Posted by: David Knudsen | October 30, 2009 at 10:46 AM
There is, however, an interesting question here. Is Sullivan performing 'less well' than other parts of New York state, and, if so, why? If the NYSAR data for neighboring Orange and Ulster counties can be believed, those counties are also towards the bottom in terms of 07 to 09 price performance, with each showing price declines of greater than 20% (but not greater than 30%.) How different is their mix of primary versus second homes? What was their price run up prior to 2007? Were there factors specific to Sullivan that may have contributed to a higher price run up, and as a result, a sharper fall? Have both of those counties also experienced near death experiences in the upper end second home market? Have upper end buyers disappeared altogether, or have they shifted further to Hudson Valley?
They are a slew of interesting questions. I wish I could find a couple of real estate data junkies in those areas similar to me, who would enjoy comparing notes and trying to answer these questions.
I'm not trying to ignore NYSAR's data or sugarcoat anything. But from my experience with one county, I don't trust their data as accurate and reliable. I would welcome good, accurate comparative data - which would be the springboard to ask the interesting questions.
Posted by: David Knudsen | October 30, 2009 at 11:44 AM
Hell Dave, if you can't trust the data from the New York State Association of Realtors© - who can you trust?
Tom Lombardi
Posted by: Tom Lombardi | October 30, 2009 at 08:23 PM
That's a good question and one that should be directed to NYSAR. Given that you put the copyright symbol after Realtor (and only a Realtor would probably do that), I'm assuming you're a Realtor, so bring it up with them.

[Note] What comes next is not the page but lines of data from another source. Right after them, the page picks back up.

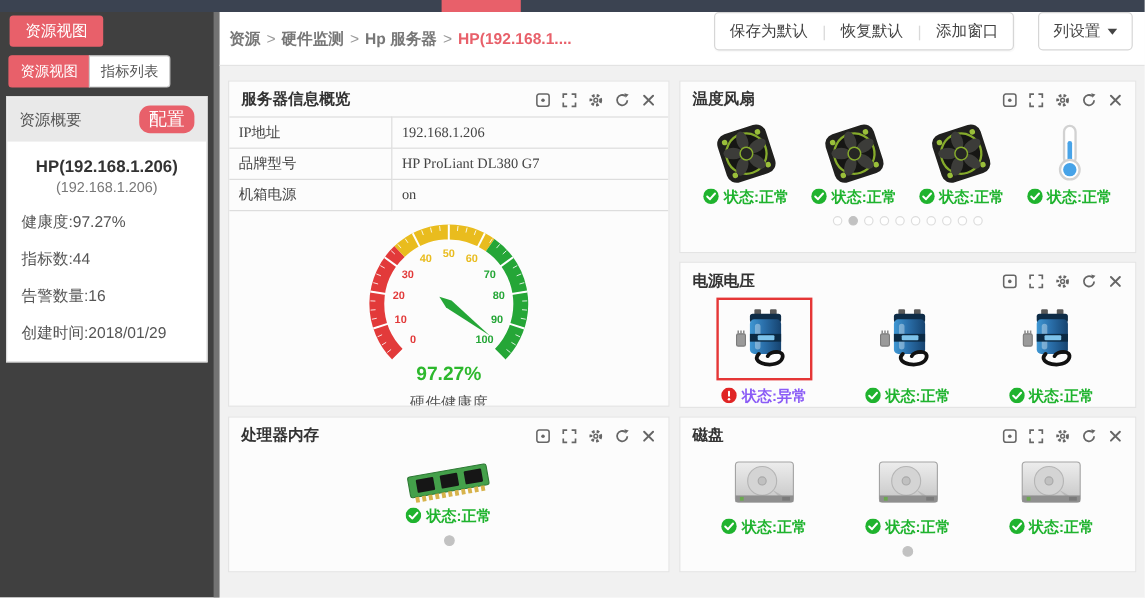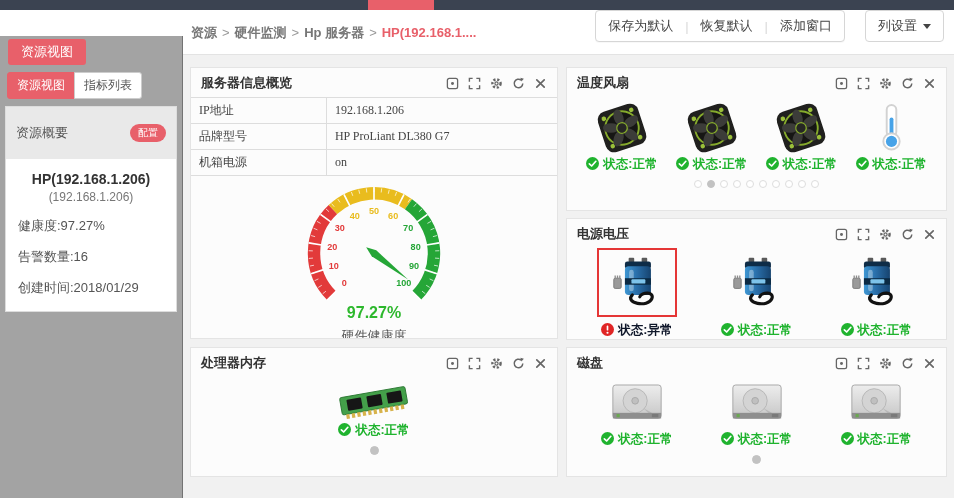--- a/index.html
+++ b/index.html
@@ -5,38 +5,38 @@
   * { box-sizing: border-box; margin: 0; padding: 0; }
   html,body { width: 954px; height: 498px; overflow: hidden; }
   body { font-family: "Liberation Sans", "DejaVu Sans", sans-serif; font-size: 13px; background: #fff; color: #444; }
 
   
   .topbar { position: relative; height: 10px; background: #3b4351; }
   .topbar .tab-indicator { position: absolute; left: 368px; top: 0; width: 66px; height: 10px; background: #e8606a; }
 
   
   .app { display: flex; height: 488px; }
-  .sidebar { width: 183px; background: #a3a3a3; border-right: 1px solid #737373; flex-shrink: 0; margin-top: 26px; }
+  .sidebar { width: 183px; background: #404040; border-right: 5px solid #737373; flex-shrink: 0; }
   .main { flex: 1; display: flex; flex-direction: column; min-width: 0; }
 
   
   .page-badge { display: inline-block; margin: 3px 0 0 8px; background: #e8606a; color: #fff; padding: 4px 13px; border-radius: 3px; font-size: 13px; cursor: pointer; }
 
   
   .side-tabs { display: inline-flex; margin: 7px 0 0 7px; }
   .stab { font-size: 12px; padding: 4px 9px; border: 1px solid #ccc; background: #fff; color: #555; cursor: pointer; white-space: nowrap; }
   .stab:first-child { border-radius: 3px 0 0 3px; }
   .stab:last-child { border-radius: 0 3px 3px 0; margin-left: -1px; }
   .stab.active { background: #e8606a; border-color: #e8606a; color: #fff; }
 
   
   .ov-card { margin: 7px 5px 0 5px; border: 1px solid #ddd; background: #fff; }
-  .ov-head { background: #e9e9e9; padding: 17px 10px; display: flex; justify-content: space-between; align-items: center; }
+  .ov-head { background: #e9e9e9; padding: 7px 10px; display: flex; justify-content: space-between; align-items: center; }
   .ov-title { color: #555; font-size: 13px; }
-  .badge-cfg { background: #e8606a; color: #fff; font-size: 10px; padding: 2px 8px; border-radius: 9px; cursor: pointer; }
+  .badge-cfg { background: #e8606a; color: #fff; font-size: 15px; padding: 2px 8px; border-radius: 9px; cursor: pointer; }
   .ov-body { padding: 12px 12px 14px; color: #555; }
   .ov-name { text-align: center; font-weight: bold; color: #333; font-size: 14px; }
   .ov-alias { text-align: center; color: #777; font-size: 12px; margin: 3px 0 10px; }
   .ov-stat { margin: 13px 0 0; font-size: 13px; }
 
   
   .main-head { height: 56px; background: #fff; border-bottom: 1px solid #e3e3e3; display: flex; justify-content: space-between; align-items: flex-end; padding: 0 10px 12px 8px; }
   .crumb { font-size: 13px; color: #777; white-space: nowrap; }
   .crumb .sep { margin: 0 5px; color: #999; }
   .crumb .c-item { cursor: pointer; font-weight: bold; }
@@ -82,21 +82,21 @@
   
   .hw-row { display: flex; justify-content: space-around; align-items: flex-end; padding: 6px 10px 0; }
   .hw-item { display: flex; flex-direction: column; align-items: center; gap: 5px; flex: 1; }
   .hw-icon { display: inline-block; }
   .hw-icon svg { display: block; }
   .icon-box { padding: 5px 12px; border: 2px solid transparent; }
   .icon-box.highlighted { border-color: #e53636; }
   .st { font-size: 12.5px; font-weight: bold; display: flex; align-items: center; gap: 4px; }
   .st svg { width: 13px; height: 13px; }
   .st.normal { color: #1fb32e; }
-  .st.abnormal { color: #0f172a; }
+  .st.abnormal { color: #8b5cf6; }
 
   
   .dots { display: flex; justify-content: center; align-items: center; gap: 5px; margin-top: 7px; }
   .dot { width: 8px; height: 8px; border-radius: 50%; background: #fff; border: 1px solid #ddd; cursor: pointer; }
   .dot.active { background: #c2c2c2; border-color: #c2c2c2; }
   .dots.single .dot { width: 9px; height: 9px; }
 
   .rot-fan { transform: rotate(-18deg); }
   .rot-ram { transform: rotate(-10deg); }
 </style>
@@ -119,20 +119,21 @@
     </div>
     <div class="ov-card">
       <div class="ov-head">
         <span class="ov-title">资源概要</span>
         <span class="badge-cfg">配置</span>
       </div>
       <div class="ov-body">
         <div class="ov-name">HP(192.168.1.206)</div>
         <div class="ov-alias">(192.168.1.206)</div>
         <div class="ov-stat">健康度:97.27%</div>
+        <div class="ov-stat">指标数:44</div>
         <div class="ov-stat">告警数量:16</div>
         <div class="ov-stat">创建时间:2018/01/29</div>
       </div>
     </div>
   </div>
 
   <div class="main">
     <div class="main-head">
       <div class="crumb">
         <span class="c-item">资源</span><span class="sep">&gt;</span><span class="c-item">硬件监测</span><span class="sep">&gt;</span><span class="c-item">Hp 服务器</span><span class="sep">&gt;</span><span class="c-item c-active">HP(192.168.1....</span>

The best option would be to have timely, comprehensive data from the county's Office of Real Property Services. But we don't. I think my data is pretty accurate from a trend standpoint. I've always been very upfront about my data sources, and look over the data every month looking for any outliers. But since I don't collect similar data for other counties, I can't make a comparison. And I'm very aware of the drawbacks of the data I use --- it's MLS data, from a single MLS, and doesn't include private and non-MLS sales, or Sullivan sales reported in other MLS's. But I do periodically go through and validate my sample against the bigger universe, and am pretty confident in the picture it paints.